Somente o acesso não é suficiente; a conectividade precisa ser de alta qualidade, acessível, segura e adequada aos contextos educacionais específicos. É crucial que os países priorizem a privacidade de dados e os direitos digitais para estudantes e professores. Dessa forma, “conectividade significativa” vai além de uma conexão com a internet. Ao adotar esses princípios, os países podem apoiar um ambiente em que o aprendizado digital não apenas alcance todos os estudantes, mas também respeite sua dignidade e direitos.

Um elemento-chave na promoção da equidade em tecnologia educacional é o incentivo ao uso, produção e compartilhamento de Recursos Educacionais Abertos (REA). O conteúdo em plataformas comerciais geralmente exige assinaturas ou licenças custosas. Em contrapartida, os REA oferecem conteúdo educacional flexível, adaptável, reutilizável e gratuito, que pode ser ajustado para atender a diversas necessidades, evitando a dependência de soluções com fins lucrativos que podem gerar ônus financeiros e violar direitos digitais. Essa abordagem garante que estudantes e professores tenham acesso a recursos de alta qualidade, livres das restrições de interesses comerciais, e promove práticas abertas, colaborativas e inclusivas, apoiando o desenvolvimento de um sistema educacional mais equitativo e autônomo.

O Pacto Digital Global das Nações Unidas pede investimento em bens digitais públicos e infraestrutura digital pública baseada em princípios “abertos”. Outro elemento fundamental é o desenvolvimento de infraestruturas técnicas alternativas para a educação, que promovam a abertura, protejam os direitos digitais e respeitem a ética das práticas educacionais de estudantes e professores. Portanto, é necessário focar no investimento em infraestruturas públicas digitais para a educação, que não sigam as lógicas econômicas das grandes corporações de tecnologia, baseadas na extração de dados, que têm dominado o cenário educacional. As infraestruturas técnicas devem alinhar-se – e não ser antagônicas – às práticas e ética que devem apoiar.

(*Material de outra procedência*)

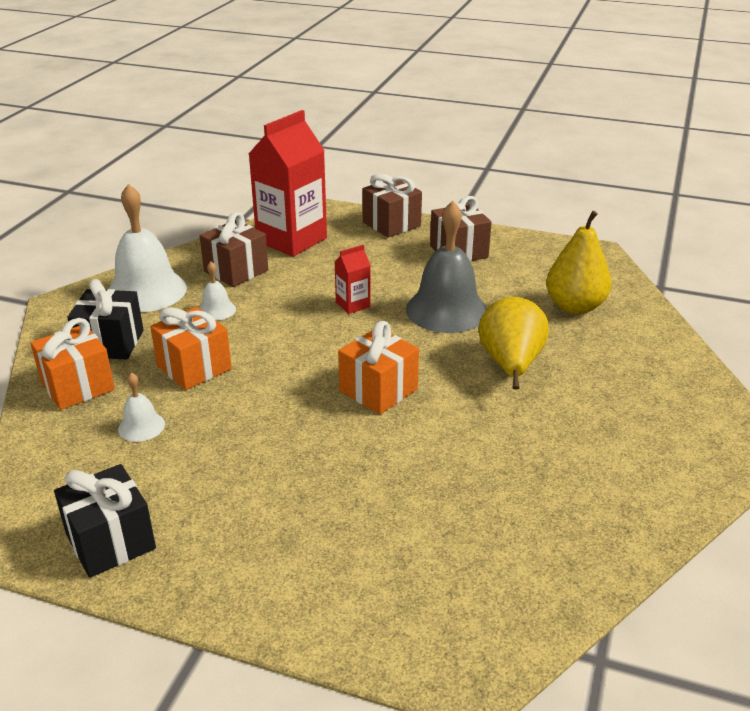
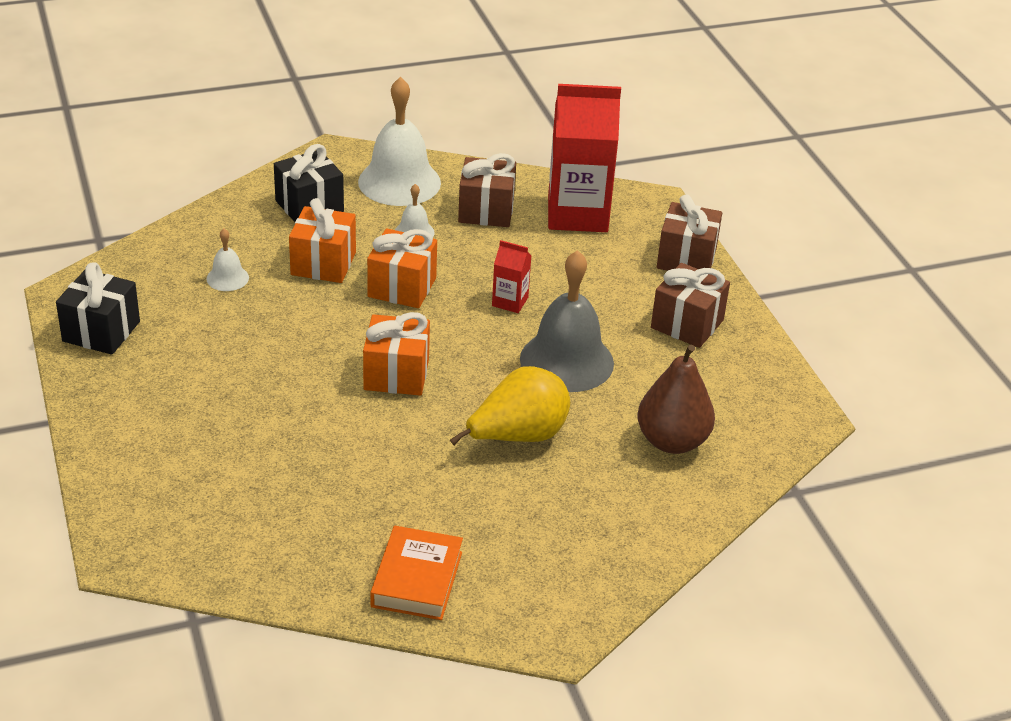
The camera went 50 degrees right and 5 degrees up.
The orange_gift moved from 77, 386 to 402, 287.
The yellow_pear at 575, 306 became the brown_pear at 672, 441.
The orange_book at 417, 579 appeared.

Alcançar a verdadeira equidade na educação digital exigirá investimentos públicos contínuos, políticas de apoio e engajamento comunitário. Os benefícios de tal abordagem vão além dos resultados educacionais imediatos: contribuem para uma sociedade onde cada indivíduo pode participar plenamente e de forma crítica em um mundo cada vez mais digitalizado. O desafio adiante será equilibrar a inovação com práticas éticas, seguras, responsáveis, regulamentadas e equitativas, junto com a ação estratégica do Estado.

Ao investir em conectividade significativa, infraestruturas públicas digitais para a educação e REA, as nações podem garantir que a tecnologia digital sirva como uma ferramenta de inclusão, e não de exclusão. À medida que o Encontro Global da Educação 2024 avança, fica claro que a busca por um ambiente de aprendizado digital mais equitativo deve ir além da conectividade em si – deve considerar a qualidade, acessibilidade e implicações éticas de cada avanço tecnológico. Com esses passos, podemos trabalhar para construir um sistema educacional que empodere todos os alunos e defenda a educação como um direito humano fundamental e como um pilar de democracias sólidas.